▶ [Required work] Line by line, transcribe the data below exactly and pass over the images.
──────
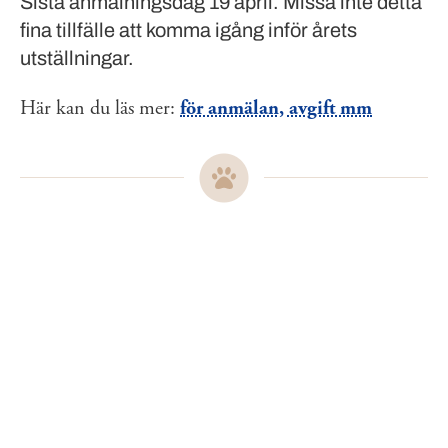
Sista anmälningsdag 19 april. Missa inte detta
fina tillfälle att komma igång inför årets
utställningar.
Här kan du läs mer:
för anmälan, avgift mm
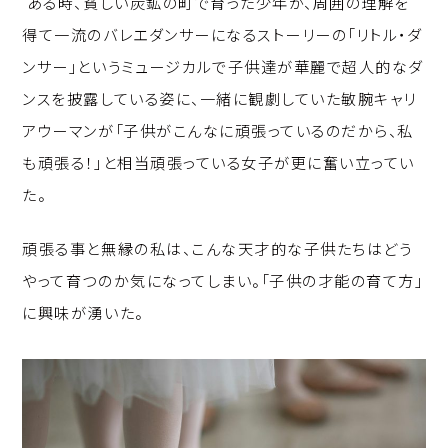
ある時、貧しい炭鉱の町で育った少年が、周囲の理解を
p
c
k
得て一流のバレエダンサーになるストーリーの「リトル・ダ
y
e
e
ンサー」というミュージカルで子供達が華麗で超人的なダ
Li
b
d
ンスを披露している姿に、一緒に観劇していた敏腕キャリ
n
o
I
アウーマンが「子供がこんなに頑張っているのだから、私
k
o
n
も頑張る！」と相当頑張っている女子が更に奮い立ってい
k
た。
頑張る事と無縁の私は、こんな天才的な子供たちはどう
やって育つのか気になってしまい。「子供の才能の育て方」
に興味が湧いた。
──────
▶ [Finished exercise]
Sista anmälningsdag 19 april. Missa inte detta
fina tillfälle att komma igång inför årets
utställningar.
Här kan du läs mer:
för anmälan, avgift mm
ある時、貧しい炭鉱の町で育った少年が、周囲の理解を
p
c
k
得て一流のバレエダンサーになるストーリーの「リトル・ダ
y
e
e
ンサー」というミュージカルで子供達が華麗で超人的なダ
Li
b
d
ンスを披露している姿に、一緒に観劇していた敏腕キャリ
n
o
I
アウーマンが「子供がこんなに頑張っているのだから、私
k
o
n
も頑張る！」と相当頑張っている女子が更に奮い立ってい
k
た。
頑張る事と無縁の私は、こんな天才的な子供たちはどう
やって育つのか気になってしまい。「子供の才能の育て方」
に興味が湧いた。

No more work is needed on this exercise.